Subsequent to evaluation of available time & resources and getting the feeling that they have 'reached a point that summit will not be possible', the climbers mutually agreed to call it off. US-Hungarians were attempting the route attempted by Reinhold Messner, Hubert Messner, Hanspeter Eisendle and Wolfgang Tomaseth in 2000 (and also by Simone & Denis in winter 2011-12). "This mountain has thrown a lot at us. Crevasse falls, avalanches, massive snows, sub-zero colds and now a bout of an ailment I thought wouldn’t touch me.
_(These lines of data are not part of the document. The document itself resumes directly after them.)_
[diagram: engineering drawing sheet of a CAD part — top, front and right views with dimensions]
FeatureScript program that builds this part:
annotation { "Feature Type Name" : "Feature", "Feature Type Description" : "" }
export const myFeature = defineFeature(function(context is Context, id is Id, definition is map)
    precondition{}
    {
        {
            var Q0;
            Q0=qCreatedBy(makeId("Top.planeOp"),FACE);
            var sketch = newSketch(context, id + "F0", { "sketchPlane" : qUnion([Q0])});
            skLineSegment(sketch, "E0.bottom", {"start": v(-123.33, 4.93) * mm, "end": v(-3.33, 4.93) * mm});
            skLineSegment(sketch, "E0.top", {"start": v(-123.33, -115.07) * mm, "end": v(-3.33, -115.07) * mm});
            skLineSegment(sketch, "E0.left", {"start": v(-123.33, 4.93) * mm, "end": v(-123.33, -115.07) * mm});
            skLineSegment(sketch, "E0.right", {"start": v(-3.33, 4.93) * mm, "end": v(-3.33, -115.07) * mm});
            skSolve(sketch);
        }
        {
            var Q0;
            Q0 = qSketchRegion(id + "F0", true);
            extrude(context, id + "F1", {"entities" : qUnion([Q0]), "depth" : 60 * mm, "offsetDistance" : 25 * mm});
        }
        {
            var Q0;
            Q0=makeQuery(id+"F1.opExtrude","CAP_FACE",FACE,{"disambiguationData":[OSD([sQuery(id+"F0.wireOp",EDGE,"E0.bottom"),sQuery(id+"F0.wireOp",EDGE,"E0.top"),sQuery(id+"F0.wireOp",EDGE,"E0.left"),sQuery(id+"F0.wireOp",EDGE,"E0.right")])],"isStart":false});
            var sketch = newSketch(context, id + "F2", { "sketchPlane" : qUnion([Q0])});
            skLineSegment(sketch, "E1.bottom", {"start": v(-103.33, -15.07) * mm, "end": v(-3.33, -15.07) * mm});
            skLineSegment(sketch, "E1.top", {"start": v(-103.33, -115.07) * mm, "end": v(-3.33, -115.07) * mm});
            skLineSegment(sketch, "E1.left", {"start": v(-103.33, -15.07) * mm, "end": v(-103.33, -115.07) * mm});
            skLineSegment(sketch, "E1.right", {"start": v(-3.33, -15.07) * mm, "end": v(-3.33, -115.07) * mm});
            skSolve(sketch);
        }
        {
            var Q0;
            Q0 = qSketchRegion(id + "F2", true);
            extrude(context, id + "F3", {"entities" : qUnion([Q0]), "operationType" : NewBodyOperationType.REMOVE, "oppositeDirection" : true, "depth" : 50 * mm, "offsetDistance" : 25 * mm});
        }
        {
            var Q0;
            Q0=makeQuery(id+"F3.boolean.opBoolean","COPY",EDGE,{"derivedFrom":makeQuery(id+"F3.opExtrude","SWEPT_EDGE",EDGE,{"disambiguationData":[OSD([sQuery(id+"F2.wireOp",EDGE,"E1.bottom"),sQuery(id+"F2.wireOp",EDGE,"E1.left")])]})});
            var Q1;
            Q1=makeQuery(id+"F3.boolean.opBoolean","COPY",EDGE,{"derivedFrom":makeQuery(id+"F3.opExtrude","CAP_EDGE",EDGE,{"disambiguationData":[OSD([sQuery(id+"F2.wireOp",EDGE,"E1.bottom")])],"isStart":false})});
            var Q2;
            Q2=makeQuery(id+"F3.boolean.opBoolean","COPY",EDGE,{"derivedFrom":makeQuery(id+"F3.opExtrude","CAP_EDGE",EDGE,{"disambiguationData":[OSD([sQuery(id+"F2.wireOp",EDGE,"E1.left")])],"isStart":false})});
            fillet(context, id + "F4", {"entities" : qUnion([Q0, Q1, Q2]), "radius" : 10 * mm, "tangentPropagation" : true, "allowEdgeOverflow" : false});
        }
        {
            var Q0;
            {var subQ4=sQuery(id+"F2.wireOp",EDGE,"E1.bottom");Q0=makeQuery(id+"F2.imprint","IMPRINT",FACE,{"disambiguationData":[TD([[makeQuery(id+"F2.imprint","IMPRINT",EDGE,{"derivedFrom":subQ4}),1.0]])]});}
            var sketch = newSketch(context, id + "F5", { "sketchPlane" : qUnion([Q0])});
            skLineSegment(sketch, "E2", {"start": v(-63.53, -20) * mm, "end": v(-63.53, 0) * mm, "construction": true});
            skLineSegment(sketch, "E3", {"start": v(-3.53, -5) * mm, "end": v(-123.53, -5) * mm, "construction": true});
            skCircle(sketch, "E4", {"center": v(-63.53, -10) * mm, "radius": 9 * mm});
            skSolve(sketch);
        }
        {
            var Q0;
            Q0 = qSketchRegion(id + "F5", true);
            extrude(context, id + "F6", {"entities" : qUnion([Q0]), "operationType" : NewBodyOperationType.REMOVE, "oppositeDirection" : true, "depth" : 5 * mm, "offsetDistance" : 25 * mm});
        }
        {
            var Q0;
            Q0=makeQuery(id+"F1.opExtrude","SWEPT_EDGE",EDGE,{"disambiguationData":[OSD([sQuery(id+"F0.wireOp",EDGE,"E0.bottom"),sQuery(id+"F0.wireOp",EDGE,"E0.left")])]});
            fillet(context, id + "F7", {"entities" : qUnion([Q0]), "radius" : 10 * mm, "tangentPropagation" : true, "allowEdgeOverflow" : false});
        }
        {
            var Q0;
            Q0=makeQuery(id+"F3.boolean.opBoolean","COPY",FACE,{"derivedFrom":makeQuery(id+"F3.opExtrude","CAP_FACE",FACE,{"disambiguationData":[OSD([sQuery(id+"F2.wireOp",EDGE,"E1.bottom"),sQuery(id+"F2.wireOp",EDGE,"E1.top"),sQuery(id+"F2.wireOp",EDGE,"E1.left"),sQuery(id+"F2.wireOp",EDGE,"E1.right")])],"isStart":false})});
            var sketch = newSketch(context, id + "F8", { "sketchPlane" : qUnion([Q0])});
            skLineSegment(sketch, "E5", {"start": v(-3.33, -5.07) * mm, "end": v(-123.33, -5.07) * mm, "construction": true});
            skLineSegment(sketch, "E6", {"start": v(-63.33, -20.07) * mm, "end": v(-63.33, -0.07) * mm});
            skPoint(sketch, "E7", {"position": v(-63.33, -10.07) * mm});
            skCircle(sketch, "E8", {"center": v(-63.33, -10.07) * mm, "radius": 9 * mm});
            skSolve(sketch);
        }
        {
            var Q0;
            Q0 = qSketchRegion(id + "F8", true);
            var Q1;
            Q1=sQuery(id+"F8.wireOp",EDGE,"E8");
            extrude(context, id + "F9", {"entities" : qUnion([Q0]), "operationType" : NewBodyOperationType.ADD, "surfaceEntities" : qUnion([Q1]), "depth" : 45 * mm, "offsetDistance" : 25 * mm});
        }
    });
I work at altitude, train at altitude and it still got me." writes disappointed Ian.


Solo climber Joel Wischnewski, who went up from his C2 at 4300m on Rupal face, haven't updated his position yet. Hope that everything is well with French snowboarder.
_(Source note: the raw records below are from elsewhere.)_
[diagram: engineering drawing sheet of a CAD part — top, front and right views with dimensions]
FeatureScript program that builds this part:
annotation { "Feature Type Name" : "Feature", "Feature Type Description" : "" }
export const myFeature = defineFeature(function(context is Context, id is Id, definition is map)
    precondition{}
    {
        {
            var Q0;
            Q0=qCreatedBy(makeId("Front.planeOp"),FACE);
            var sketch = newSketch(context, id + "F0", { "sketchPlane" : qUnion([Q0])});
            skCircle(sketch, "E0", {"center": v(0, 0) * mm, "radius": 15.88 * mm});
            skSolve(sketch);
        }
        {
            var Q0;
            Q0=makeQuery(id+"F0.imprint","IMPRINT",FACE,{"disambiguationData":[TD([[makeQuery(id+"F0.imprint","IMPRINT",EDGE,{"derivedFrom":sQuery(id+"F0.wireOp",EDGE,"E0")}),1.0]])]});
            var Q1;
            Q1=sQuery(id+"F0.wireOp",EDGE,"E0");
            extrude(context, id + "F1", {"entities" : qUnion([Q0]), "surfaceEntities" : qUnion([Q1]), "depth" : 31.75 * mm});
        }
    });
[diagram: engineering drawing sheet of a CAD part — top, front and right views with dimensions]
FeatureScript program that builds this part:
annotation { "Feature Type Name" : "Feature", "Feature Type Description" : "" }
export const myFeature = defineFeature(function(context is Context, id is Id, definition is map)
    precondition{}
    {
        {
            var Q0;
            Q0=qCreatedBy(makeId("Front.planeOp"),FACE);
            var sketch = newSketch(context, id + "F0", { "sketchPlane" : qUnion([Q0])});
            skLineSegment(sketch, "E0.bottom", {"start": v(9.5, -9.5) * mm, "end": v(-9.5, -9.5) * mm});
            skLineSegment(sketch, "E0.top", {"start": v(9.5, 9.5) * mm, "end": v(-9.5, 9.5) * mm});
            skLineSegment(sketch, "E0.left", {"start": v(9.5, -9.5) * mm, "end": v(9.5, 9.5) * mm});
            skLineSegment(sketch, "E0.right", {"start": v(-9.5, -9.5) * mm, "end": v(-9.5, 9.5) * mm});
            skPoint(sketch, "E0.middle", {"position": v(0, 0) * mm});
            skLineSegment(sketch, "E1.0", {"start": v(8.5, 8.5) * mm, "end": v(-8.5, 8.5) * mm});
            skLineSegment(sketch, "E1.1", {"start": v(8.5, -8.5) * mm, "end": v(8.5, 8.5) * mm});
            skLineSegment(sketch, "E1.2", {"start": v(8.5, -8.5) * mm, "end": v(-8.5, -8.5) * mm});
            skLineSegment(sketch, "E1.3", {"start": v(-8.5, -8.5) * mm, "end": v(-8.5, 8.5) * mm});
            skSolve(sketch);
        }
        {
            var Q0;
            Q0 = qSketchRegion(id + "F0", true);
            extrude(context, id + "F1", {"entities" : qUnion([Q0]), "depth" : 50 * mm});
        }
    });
Italian Daniel Nardi and French lady Elisabeth Revol are fighting fierce wind on Mummery Ridge. They too are running out of resources and want to earn one last chance to go atop Nanga Parbat. They sat off from BC on 9th February. Though climbing details wouldn't be available until the climbers return to BC, but thanks to location updates from home team, we know that duo is facing rough conditions. The pair spent first night at 5200m on ice fall. On 10th, they managed to reach 6000m. Today, strong wind confined Daniel & Elisabeth to their tent at 6000m. Tomorrow if 100kph gusts show a respite, duo would try climbing till 7000m.

Broad Peak
Polish team waits for an improvement in weather (& visibility) to go up and fix route beyond C3 or establish C4. Forecast suggests that tonight's chill factor at Broad Peak summit would be -67°C and would remain similar throughout the week.


Laila Peak
Spanish Team (José Fernández, Ramón Portilla, Alex Txikon and Juanjo San Sebastián) narrowly missed the first winter ascent of Laila Peak when they had to retreat from just 80m below summit. Team had been making gradual but steady progress since they left BC on 7th. After spending three nights on mountain (one each in C1, a bivouac and C2) team was all set for summit push on Sunday. But the technical giant ramp to summit proved to be rougher than expected. On Sunday, Alex and Jose organized the route to 300m above C2 before turning back to C2. On 11th February morning, team started the push towards summit under cloudy skies. The blizzard and difficult route to summit joined by cold and exhaustion slowed them, significantly. Team was at 6020 when they had to make the tough decision of turning back since it was getting late.
They reached C2 at around sunset. Team would be descending to BC tomorrow as they are literally out of food since yesterday. Chances of another attempt to reach summit are not known, as of now.